■ **ASSIGNED TASK**: For each line in the material below that holds "lines", copy that line.

══ PROVIDED RECORDS

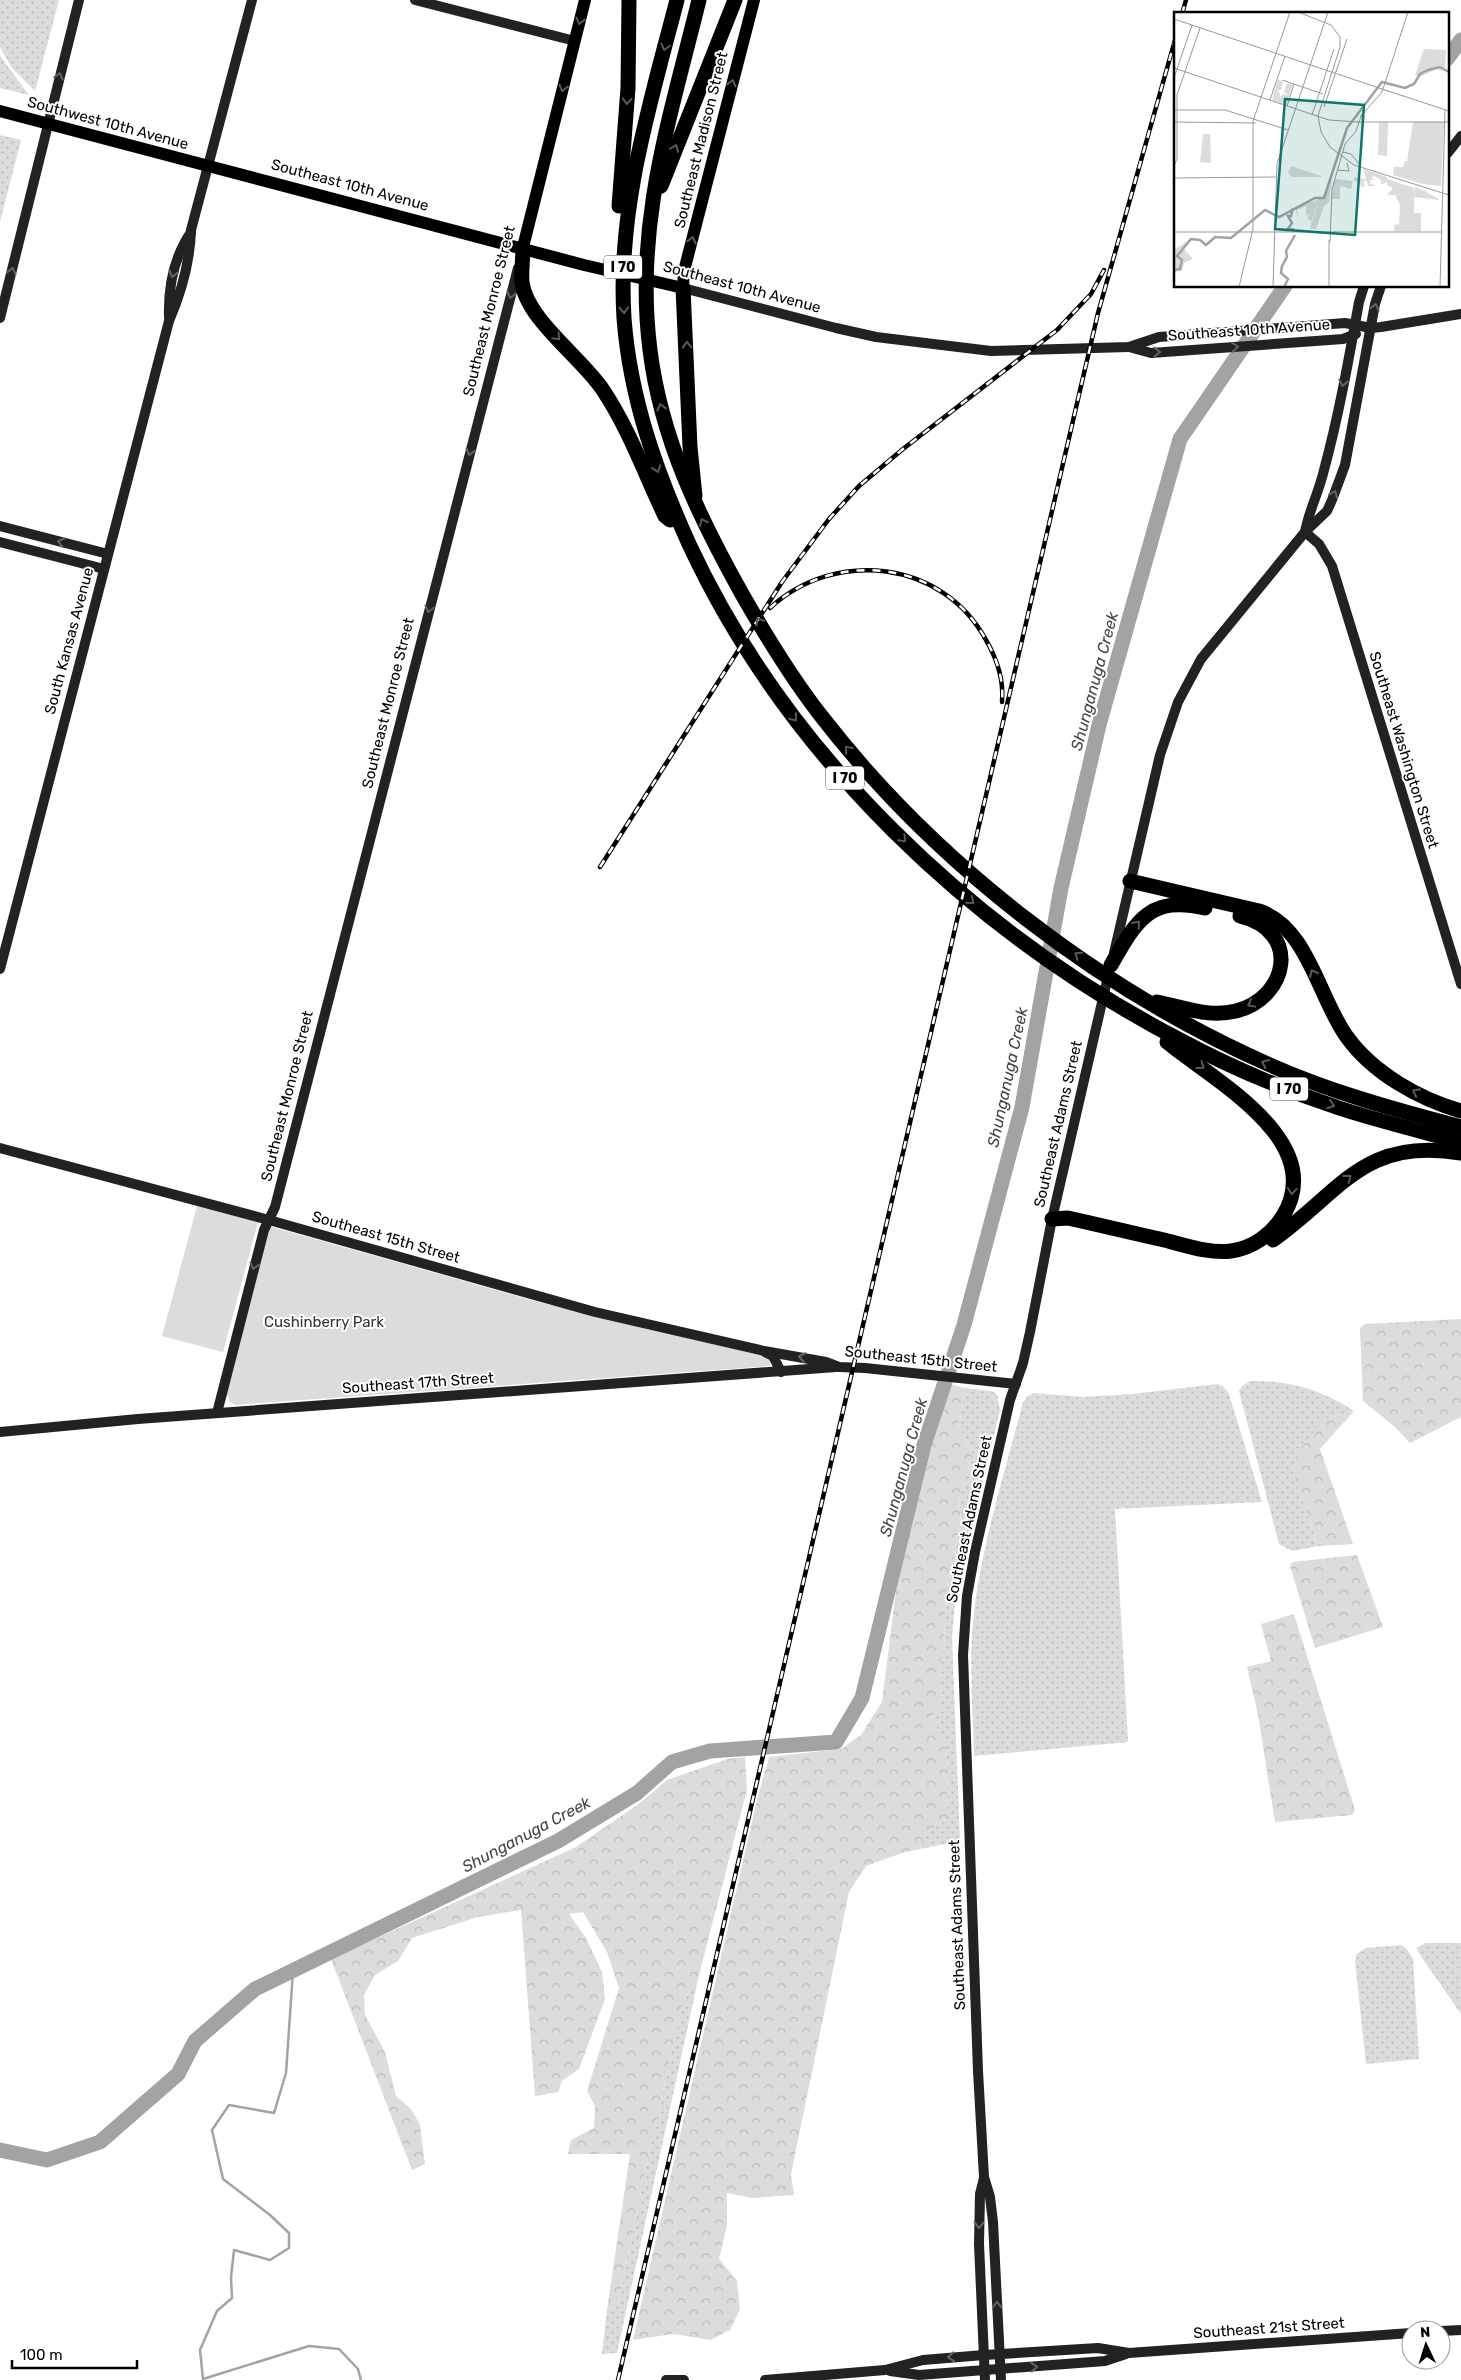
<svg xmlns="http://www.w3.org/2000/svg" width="1461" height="2380" font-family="Rubik,sans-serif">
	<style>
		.grass { fill: url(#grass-dots) }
		.forest { fill: url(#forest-crowns) }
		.green { fill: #dcdcdc }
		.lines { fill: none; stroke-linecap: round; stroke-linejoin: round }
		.stream { stroke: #a3a3a3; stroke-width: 2.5 }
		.river { stroke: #a3a3a3; stroke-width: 15 }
		.secondary { stroke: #222; stroke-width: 10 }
		.primary { stroke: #000; stroke-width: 12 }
		.highway { stroke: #000; stroke-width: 15 }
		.rail-casing { stroke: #000; stroke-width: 4.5 }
		.rail { stroke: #fff; stroke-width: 2.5; stroke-dasharray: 8; stroke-linecap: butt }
		.oneway { stroke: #595959 }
		.oneway2 { stroke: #646464 }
		.labels { text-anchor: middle; stroke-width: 4; stroke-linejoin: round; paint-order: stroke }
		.shield { fill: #fff; stroke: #4c4c4c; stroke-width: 1 }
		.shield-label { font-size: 14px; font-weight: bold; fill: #000 }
		.street-label { font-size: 15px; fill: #000; stroke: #fff }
		.park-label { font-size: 15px; fill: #333; stroke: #fff }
		.water-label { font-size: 16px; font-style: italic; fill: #444; stroke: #fff }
		.inset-river { fill: none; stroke: #a3a3a3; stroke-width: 2.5 }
		.inset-road { fill: none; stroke: #999; stroke-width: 1 }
		.view { fill: #0f766e; fill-opacity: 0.15; stroke: #0f766e; stroke-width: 2.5 }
		.inset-edge { fill: none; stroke: #000; stroke-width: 2.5 }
	</style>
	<defs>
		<pattern id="grass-dots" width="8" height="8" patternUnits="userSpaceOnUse" patternTransform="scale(1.25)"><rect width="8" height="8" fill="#dcdcdc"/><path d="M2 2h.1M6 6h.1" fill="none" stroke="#bbb" stroke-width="1.8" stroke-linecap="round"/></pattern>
		<pattern id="forest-crowns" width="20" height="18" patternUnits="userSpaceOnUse" patternTransform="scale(1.25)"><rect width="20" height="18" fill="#dcdcdc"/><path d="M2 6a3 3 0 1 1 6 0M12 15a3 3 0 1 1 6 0" fill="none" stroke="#bbb"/></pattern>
	</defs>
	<rect width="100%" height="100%" fill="#fff"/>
	<g class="grass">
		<path d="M0 0H59L35 91 12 68 0 47Z"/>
		<path d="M0 56 29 95 0 88Z"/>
		<path d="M0 135 21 140 0 222Z"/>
		<path d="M1250 1381C1288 1380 1323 1390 1354 1411L1323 1420 1293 1471 1318 1546 1292 1551 1279 1544 1239 1391 1242 1386Z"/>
		<path d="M1218 1384 1224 1387 1229 1394 1262 1502 1115 1509 1128 1742 974 1756C973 1706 968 1654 975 1604 984 1536 1006 1468 1023 1402L1028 1396 1034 1393 1083 1397 1132 1394Z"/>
		<path d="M965 1388 991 1391 997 1394 1000 1410 956 1593 952 1636 960 1841 920 1849 925 1834 947 1819 948 1770 946 1748 932 1717 943 1700 939 1673 944 1647 946 1594 961 1523 959 1500 973 1455 959 1426Z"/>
		<path d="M1425 1943H1461V2014L1418 1952 1417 1948Z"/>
		<path d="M1400 1945 1406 1948 1413 1959 1419 2059 1366 2064 1355 1961 1357 1954 1366 1948Z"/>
		<path d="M699 1975 617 2353 602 2354 607 2310 618 2304 648 2157 683 2002Z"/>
	</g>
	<g class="forest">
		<path d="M1461 1319V1417L1410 1443 1395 1427 1363 1401 1360 1328 1365 1324Z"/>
		<path d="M950 1384 965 1388 959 1426 973 1455 959 1500 961 1523 946 1594 944 1647 939 1673 943 1700 932 1717 946 1748 948 1770 947 1819 925 1834 920 1849 902 1853 866 1866 849 1892 791 2174 794 2195 752 2198 727 2193V2225L719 2259 737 2281 740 2309 730 2330 711 2340 673 2334 633 2340 757 1800 769 1757 841 1749 861 1735 882 1702 896 1591 905 1542 937 1425Z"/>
		<path d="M1354 1411 1320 1449 1353 1544 1318 1546 1293 1471 1302 1447 1323 1420Z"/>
		<path d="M1357 1555 1383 1627 1315 1648 1290 1566 1293 1562Z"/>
		<path d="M1294 1614 1355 1810 1352 1815 1275 1822 1258 1715 1247 1667 1271 1661 1261 1624Z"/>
		<path d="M745 1757 747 1790 699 1975 683 2002 648 2157 618 2304 607 2310 630 2154H568L571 2140 594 2128 595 2106 587 2091 619 1988 607 1952 583 1912 569 1914 586 1938 602 1972 605 1999 579 2069 562 2081 558 2092 535 2096 521 1910 478 1917 412 1938 398 1961 375 1975 364 1995 365 2015 385 2052 396 2096 411 2109 420 2125 425 2164 412 2170 331 1959 576 1847 640 1803 667 1780 727 1759Z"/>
	</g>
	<g class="green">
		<path d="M197 1206 258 1222 223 1352 162 1336Z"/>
		<path d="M272 1227 542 1303 767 1357 771 1361 770 1366 235 1405 230 1402 226 1393 269 1228Z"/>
	</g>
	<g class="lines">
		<path class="stream" d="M293 1971 286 2073 274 2113 229 2105 212 2130 223 2179 270 2215 289 2233V2248L270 2260 234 2250 231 2277 232 2298 217 2311 200 2350 203 2379 309 2346 339 2349 358 2369 361 2380"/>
		<g class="river">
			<path d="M1447 59 1461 40"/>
			<path d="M0 2150 47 2160 100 2142 178 2074 195 2041 255 1989 558 1841 637 1793 672 1762 710 1751 836 1742 862 1698 924 1445 964 1325 1022 1107 1061 888 1099 725 1180 439 1285 286"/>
		</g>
		<g class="secondary">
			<path d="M415 0 575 41"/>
			<path d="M1447 154 1461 136"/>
			<path d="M683 288 836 328 876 337 991 351 1129 347 1159 337 1345 323 1371 328 1381 327 1461 314"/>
			<path d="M169 317C168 286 174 257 191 232"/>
			<path d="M0 318 79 0"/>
			<path d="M1129 347 1151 353 1343 339 1356 334"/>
			<path d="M0 526 108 554"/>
			<path d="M1305 532 1319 544 1332 566 1461 984"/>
			<path d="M1305 532C1309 510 1319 492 1324 470 1339 415 1349 358 1359 302L1364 286"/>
			<path d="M0 542 104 569"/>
			<path d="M1114 953 1160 755 1178 702 1201 659 1305 532 1327 511 1332 500 1345 465 1375 304 1381 286"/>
			<path d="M0 969 169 321C182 291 190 263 191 230L252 0"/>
			<path d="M0 1148 269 1220 595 1312 764 1351 826 1362 839 1367 865 1368 1016 1384"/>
			<path d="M765 1352 773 1356 781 1372"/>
			<path d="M217 1413 264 1230 275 1207 518 268"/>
			<path d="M0 1432 138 1419 836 1367"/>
			<path d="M984 2178 980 2194 979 2244 985 2380"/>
			<path d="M1441 2331 1461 2330"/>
			<path d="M890 2371 919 2375 1105 2361 1126 2354"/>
			<path d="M666 2380H684"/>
			<path d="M765 2380 885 2370 923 2360 984 2355 1098 2348 1129 2353 1411 2333"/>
			<path d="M1001 2380 993 2222 990 2197 984 2177 978 2071 963 1655 967 1596 975 1552 1010 1400 1023 1363 1030 1332 1052 1219 1109 972"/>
		</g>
		<g class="primary">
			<path d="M0 111 584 265 683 288 684 271 754 0"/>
			<path d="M523 247 585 0"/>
		</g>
		<g class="highway">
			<path d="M677 0C650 104 617 209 624 318 630 398 656 471 689 544 788 757 973 932 1180 1040 1230 1067 1285 1090 1339 1108 1379 1121 1420 1131 1461 1142"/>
			<path d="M699 0C670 118 634 226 650 350 661 439 699 517 742 594 766 636 792 679 822 717 936 864 1100 990 1270 1065 1331 1092 1396 1110 1461 1127"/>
			<path d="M661 186 735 0"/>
			<path d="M619 206 628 88 629 0"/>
			<path d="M523 247C523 259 521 271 522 282 526 319 582 358 603 390 629 429 645 474 665 516L670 520"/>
			<path d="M683 288 690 447 695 496"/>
			<path d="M1130 881 1259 911C1308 927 1319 999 1347 1037 1373 1073 1419 1099 1461 1111"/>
			<path d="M1111 965C1136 921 1150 895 1205 908"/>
			<path d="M1157 1002C1184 1007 1208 1018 1236 1011 1288 998 1302 931 1240 916"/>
			<path d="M1052 1219 1068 1218C1100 1225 1132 1233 1164 1240 1185 1245 1209 1254 1231 1251 1253 1248 1272 1234 1283 1216 1329 1141 1213 1080 1167 1042"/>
			<path d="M1273 1240C1342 1191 1363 1137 1461 1153"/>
		</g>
		<defs>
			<g id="rail">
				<path d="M1182 14 1186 0"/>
				<path d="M770 608C835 548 943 560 986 640 997 659 1004 680 1002 702"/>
				<path d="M600 867 782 582 829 519 859 486 903 449 1057 330 1091 294 1104 270"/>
				<path d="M618 2380 1098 313 1175 40"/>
			</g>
		</defs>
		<use href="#rail" class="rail-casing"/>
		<use href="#rail" class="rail"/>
	</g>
	<defs><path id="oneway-chevron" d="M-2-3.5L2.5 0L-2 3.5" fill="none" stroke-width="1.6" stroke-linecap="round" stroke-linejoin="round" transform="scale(1.25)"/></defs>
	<g class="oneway">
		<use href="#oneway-chevron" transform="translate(580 21) rotate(104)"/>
		<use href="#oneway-chevron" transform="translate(665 47) rotate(105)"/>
		<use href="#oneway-chevron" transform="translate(732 83) rotate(-76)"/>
		<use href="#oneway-chevron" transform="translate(563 88) rotate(104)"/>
		<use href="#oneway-chevron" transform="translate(627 101) rotate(94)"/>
		<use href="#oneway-chevron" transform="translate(675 148) rotate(-69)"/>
		<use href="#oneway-chevron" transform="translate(692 240) rotate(-76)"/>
		<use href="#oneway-chevron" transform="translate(624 310) rotate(87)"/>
		<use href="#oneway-chevron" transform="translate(557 337) rotate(47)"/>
		<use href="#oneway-chevron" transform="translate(687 345) rotate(-92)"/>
		<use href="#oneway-chevron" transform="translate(661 407) rotate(-104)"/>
		<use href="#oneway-chevron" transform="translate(657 469) rotate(71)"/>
		<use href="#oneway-chevron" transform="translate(703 522) rotate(-116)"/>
		<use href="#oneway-chevron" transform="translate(759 621) rotate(-121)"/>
		<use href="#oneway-chevron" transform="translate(794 718) rotate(51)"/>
		<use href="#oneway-chevron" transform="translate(848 749) rotate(-130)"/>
		<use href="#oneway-chevron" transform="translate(903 839) rotate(46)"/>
		<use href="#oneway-chevron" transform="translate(971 901) rotate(40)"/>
		<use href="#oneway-chevron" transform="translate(1137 924) rotate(-49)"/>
		<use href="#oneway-chevron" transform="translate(1078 955) rotate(-145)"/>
		<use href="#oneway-chevron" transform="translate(1313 973) rotate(-117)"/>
		<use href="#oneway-chevron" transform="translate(1251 1004) rotate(151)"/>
		<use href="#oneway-chevron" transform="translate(1265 1063) rotate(-155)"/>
		<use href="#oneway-chevron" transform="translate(1201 1066) rotate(36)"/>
		<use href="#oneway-chevron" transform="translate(1416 1092) rotate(-153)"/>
		<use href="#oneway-chevron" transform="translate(1331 1105) rotate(20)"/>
		<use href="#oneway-chevron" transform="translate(1348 1178) rotate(-38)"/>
		<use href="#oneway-chevron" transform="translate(1292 1191) rotate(97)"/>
	</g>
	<g class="oneway2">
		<use href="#oneway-chevron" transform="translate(59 76) rotate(-75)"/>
		<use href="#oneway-chevron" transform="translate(12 271) rotate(-76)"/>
		<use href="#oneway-chevron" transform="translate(173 274) rotate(104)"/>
		<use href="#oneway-chevron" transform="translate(511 295) rotate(105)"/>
		<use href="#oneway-chevron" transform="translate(1375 307) rotate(-77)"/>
		<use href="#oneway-chevron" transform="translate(1235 347) rotate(-4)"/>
		<use href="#oneway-chevron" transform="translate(1157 352) rotate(-1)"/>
		<use href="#oneway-chevron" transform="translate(1343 383) rotate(102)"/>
		<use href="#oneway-chevron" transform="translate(470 452) rotate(105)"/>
		<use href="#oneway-chevron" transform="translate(1334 494) rotate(-68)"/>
		<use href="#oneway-chevron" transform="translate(61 542) rotate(-165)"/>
		<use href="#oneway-chevron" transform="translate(429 609) rotate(105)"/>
		<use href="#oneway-chevron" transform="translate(254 1266) rotate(105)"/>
		<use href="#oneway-chevron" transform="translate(802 1357) rotate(-170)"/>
		<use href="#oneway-chevron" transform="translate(979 2225) rotate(91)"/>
		<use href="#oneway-chevron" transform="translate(997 2305) rotate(-93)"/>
		<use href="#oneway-chevron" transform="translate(951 2357) rotate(175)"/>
		<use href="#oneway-chevron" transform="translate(1034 2367) rotate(-4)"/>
	</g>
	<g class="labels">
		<g class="shield">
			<rect x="604" y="255.5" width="38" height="23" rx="4"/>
			<rect x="826" y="766.5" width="38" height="23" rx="4"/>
			<rect x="1270" y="1077.5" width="38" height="23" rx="4"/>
		</g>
		<g class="shield-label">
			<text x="623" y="272">I 70</text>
			<text x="845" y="783">I 70</text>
			<text x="1289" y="1094">I 70</text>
		</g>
		<g class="street-label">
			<text transform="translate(108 123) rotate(15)" y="5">Southwest 10th Avenue</text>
			<text transform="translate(701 140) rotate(-76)" y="5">Southeast Madison Street</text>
			<text transform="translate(350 185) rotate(15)" y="5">Southeast 10th Avenue</text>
			<text transform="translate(742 287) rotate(15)" y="5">Southeast 10th Avenue</text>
			<text transform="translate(489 311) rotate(-76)" y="5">Southeast Monroe Street</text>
			<text transform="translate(1249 330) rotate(-4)" y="5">Southeast 10th Avenue</text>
			<text transform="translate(69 641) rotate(-75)" y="5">South Kansas Avenue</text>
			<text transform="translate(388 703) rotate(-76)" y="5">Southeast Monroe Street</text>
			<text transform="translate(1404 750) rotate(73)" y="5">Southeast Washington Street</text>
			<text transform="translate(287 1096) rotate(-76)" y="5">Southeast Monroe Street</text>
			<text transform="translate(1058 1124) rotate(-77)" y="5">Southeast Adams Street</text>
			<text transform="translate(386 1237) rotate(16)" y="5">Southeast 15th Street</text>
			<text transform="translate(921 1359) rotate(6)" y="5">Southeast 15th Street</text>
			<text transform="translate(418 1383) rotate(-4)" y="5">Southeast 17th Street</text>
			<text transform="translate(969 1519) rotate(-78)" y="5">Southeast Adams Street</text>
			<text transform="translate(957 1925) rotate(-92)" y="5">Southeast Adams Street</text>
			<text transform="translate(1269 2328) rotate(-4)" y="5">Southeast 21st Street</text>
		</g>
		<g class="park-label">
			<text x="324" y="1327">Cushinberry Park</text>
		</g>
		<g class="water-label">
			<text transform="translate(1094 681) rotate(-75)" y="6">Shunganuga Creek</text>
			<text transform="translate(1007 1077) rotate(-78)" y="6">Shunganuga Creek</text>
			<text transform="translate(903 1467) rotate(-75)" y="6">Shunganuga Creek</text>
			<text transform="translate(526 1834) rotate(-28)" y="6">Shunganuga Creek</text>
		</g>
	</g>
	<g transform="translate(1174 12)">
		<rect width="275" height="275" fill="#fff"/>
		<path d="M104 67 109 70 107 78 102 79 106 81V86L109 82 114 83 110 80 113 71 119 72 112 93 98 88ZM161 167 179 169 177 177 166 174V187H157Z" fill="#dcdcdc"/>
		<path d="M189 157 213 165V170L207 173V168L200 164 197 166 202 168H197L196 171 202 174H194L192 168 189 171 192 174 187 175 186 170 180 169V165L192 167ZM158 167 155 190 150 194 142 217H136L144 190 135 216 137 208 133 207 135 202 132 204V194L123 198 125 207 121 196 151 185ZM241 175 251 179 266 188 240 185Z" fill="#dcdcdc"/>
		<path d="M239 110H270L267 174 249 172 233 150Z" fill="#dcdcdc"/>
		<path d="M250 37 272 38 271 59 262 57 246 65 241 63ZM214 110 213 144 204 143 205 111ZM29 122H36L37 151 26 150ZM231 149 246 152 249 172 219 163 220 155H229ZM117 154 147 164V165H118L114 161ZM213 167 240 176V201H247V219H220V213L225 212 226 193 221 183H213L219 176 213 173ZM19 225 10 237 19 247 10 251 8 259 0 260V238Z" fill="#dcdcdc"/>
		<path class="inset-river" d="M119 196 117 204H114L118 211 113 218 120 217M0 258 6 257 8 248 3 244 17 227 26 228 32 233 41 225 57 226 91 198 105 205 141 186H150L173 116 208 70 231 76 240 72 246 62 254 58 266 55 275 60M110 275 114 267 107 261 108 254 113 245 112 239 121 223"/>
		<path class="inset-road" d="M124 0 157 13 166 25V35L144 104 147 120 156 135 180 153 275 183M0 7 214 79M0 56 155 108 184 110M0 66 18 13M108 68 149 82M211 78 275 99M96 88 111 44M113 94 120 72M150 95 173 27M1 98H51L114 118M138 103 160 37M186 105 208 80 234 0M1 110 82 111M183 110H275M169 140 177 142 186 153M0 154 3 147V83L26 16M163 158 175 159 173 151M0 166 102 165M0 220H163M160 220H268M156 230 158 177 171 132 182 119 188 102M65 275 79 217V109L116 0M99 275 103 152 154 0M155 275V228M266 275 271 98"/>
		<path class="view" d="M111 87 190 93 181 223 101 217Z"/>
		<rect width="275" height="275" class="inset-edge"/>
	</g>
	<g transform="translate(1426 2345) rotate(356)"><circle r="24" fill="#ffffff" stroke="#999999"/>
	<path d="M0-4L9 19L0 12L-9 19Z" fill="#000000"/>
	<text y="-8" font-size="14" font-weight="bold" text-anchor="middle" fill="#000000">N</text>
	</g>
	<path d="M12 2360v8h125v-8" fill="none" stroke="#000000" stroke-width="2.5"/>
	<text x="20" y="2360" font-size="15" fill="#000000" stroke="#ffffff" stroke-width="4" paint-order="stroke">100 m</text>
</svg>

════

■ **ANSWER TO THIS EXERCISE**:
		.lines { fill: none; stroke-linecap: round; stroke-linejoin: round }
	<g class="lines">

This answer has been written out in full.